Mozilla abandons work on Firefox for Windows Mobile

Microsoft's chokehold on Windows Mobile 7 has its first casulty: Firefox.

Mozilla announced on Monday that it is abandoning development of a Windows Mobile browser. Mozilla blames Microsoft, saying that because Redmond is closing off development of native Windows 7 applications, and clearly banking on Windows Mobile 7 over 6.5, there's no point in continuing its years-long development of a Firefox browser for 6.5. This according to a blog post by Mozilla's Mobile Team Technical Lead, Stuart Parmenter.

Parmenter says that Mozilla had invested a lot of effort in building a browser for 6.5, and hopes that Microsoft will eventually release a development kit for native Windows 7 apps so it can put that work to use. But until then, it is concentrating on Android and Maemo.

Bloggers and journalists across the Web have a lot to say on the matter. Lawrence Latif of the Inquirer writes that Firefox is really only the first casualty. Microsoft's decision will ultimately cause many more developers to shun Windows Mobile 7 altogether:

"Microsoft took a clean slate approach to the operating system that resulted in thousands of pre-existing applications becoming incompatible. To hinder matters further, its development policies aren't all that conducive for would-be developers. ... For Microsoft, limiting the availability of other browsers on one of its operating systems is par for the course but the lack of native development kit is sure to hurt other developers and ultimately, Microsoft itself."

Ina Fried of CNet remarks that Microsoft hasn't exactly been consistent in its native code rules. Not surprisingly, it has given itself the advantage:

"Microsoft has thus far said that applications for the [Windows Mobile 7] operating system have to be written in either Silverlight or XNA, rather than in native code. There are a few possible exceptions to this rule. Microsoft is using native code in some of its own programs and has also said that phone makers and carriers may be able to do some native code that ships with the device ... Microsoft may also find a way to let Adobe do Flash for Windows Phone Series 7."

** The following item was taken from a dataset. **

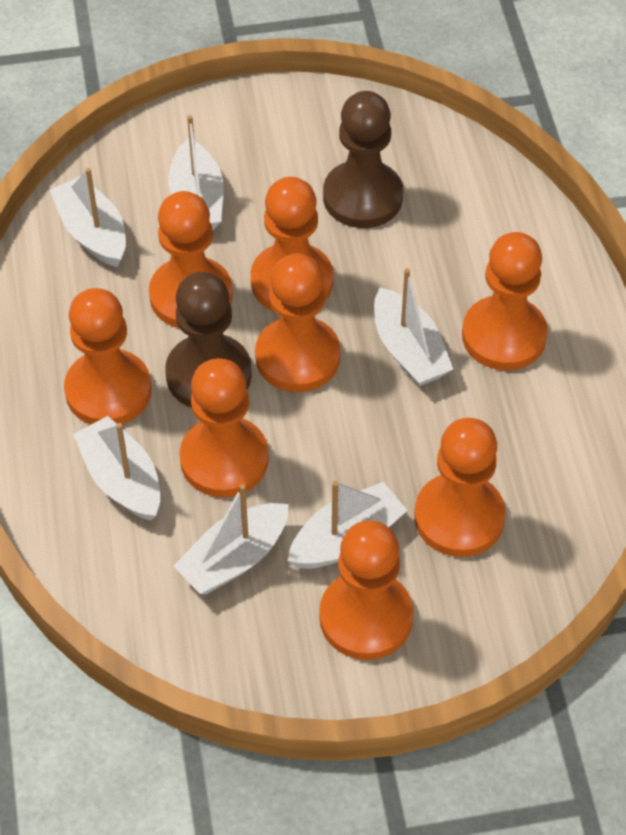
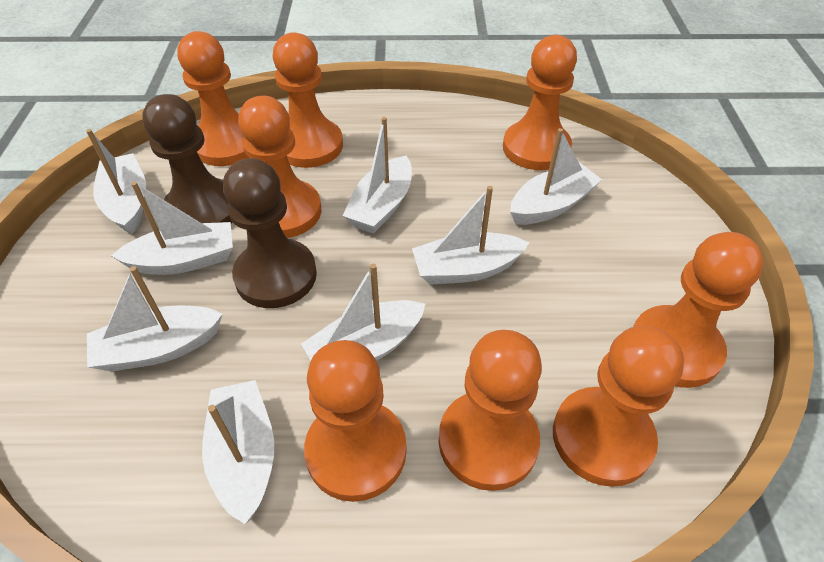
white boat: 6 -> 8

Scott Bicheno of the notes with interest that the news comes the same week that Opera has applied to Apple for approval of its mobile browser for the iPhone. If Apple approves Opera, this could indicate a more open mind on Apple's part in approving iPhone apps while Microsoft is getting more closed.

We'll see if Apple bites on that one. Opera, of course, couldn't hope to get the same kind of approval to launch a native Opera browser for Windows 7. Opera's complaint to the European Commission that Internet Explorer was an unfair monopoly on the desktop is what caused Microsoft another round of headaches with the EC, ultimately resulting in the browser ballet for Windows in Europe. But, I digress ...

Bicheno seems to defend Microsoft's decision to limit native development. He writes:

"Sick of constantly being at a disadvantage by the need to accommodate every piece of hardware and software in the world, Microsoft has introduced tight parameters for any handset that hopes to use its Windows Phone 7 OS. This includes closing-off the development of native applications, according to Mozilla mobile team technical lead Stuart Parmenter."

But Caroline Gabriel of Rethink Wireless says that Mozilla's announcement is tilting at windmills. Without being aligned with a particular operating system, and having less history with the mobile market than Opera, Mozilla is in a sorry spot to capture a piece of the growing mobile market. She writes:

"Until recently users got the browser they were given by their carrier or handset maker; then there was the dream of a full choice of fully fledged browsers on every smartphone; now the situation is similar to that in the PC world. Most people stick with the default browser on their phone, which in midrange handsets is increasingly likely to be Opera Mini because of its efficiency, while on smartphones it is likely to come from the firm controlling the operating system (Apple, Google, Nokia and so on). That makes it tough for the non-aligned browsers, notably the new Mozilla Mobile."

If Microsoft became so hopelessly behind in smartphone market because it was aiming at backward compatibility for its tens of thousands of Windows Mobile apps, than starting fresh might not be a bad idea. I don't think it was the backward compatibility that made Windows Mobile a mediocre experience. The browser rendering engine was (and at least until Windows Mobile 7 arrives, still is) awful.

Couple that with imaginative new interfaces being brought to market by Apple and you have a situation where Microsoft needs to bring its A-game to grab a piece of the smartphone pie.

Mozilla has always instituted a lot of great ideas with Firefox. While not surprising, it is a shame that these two teams can't work together.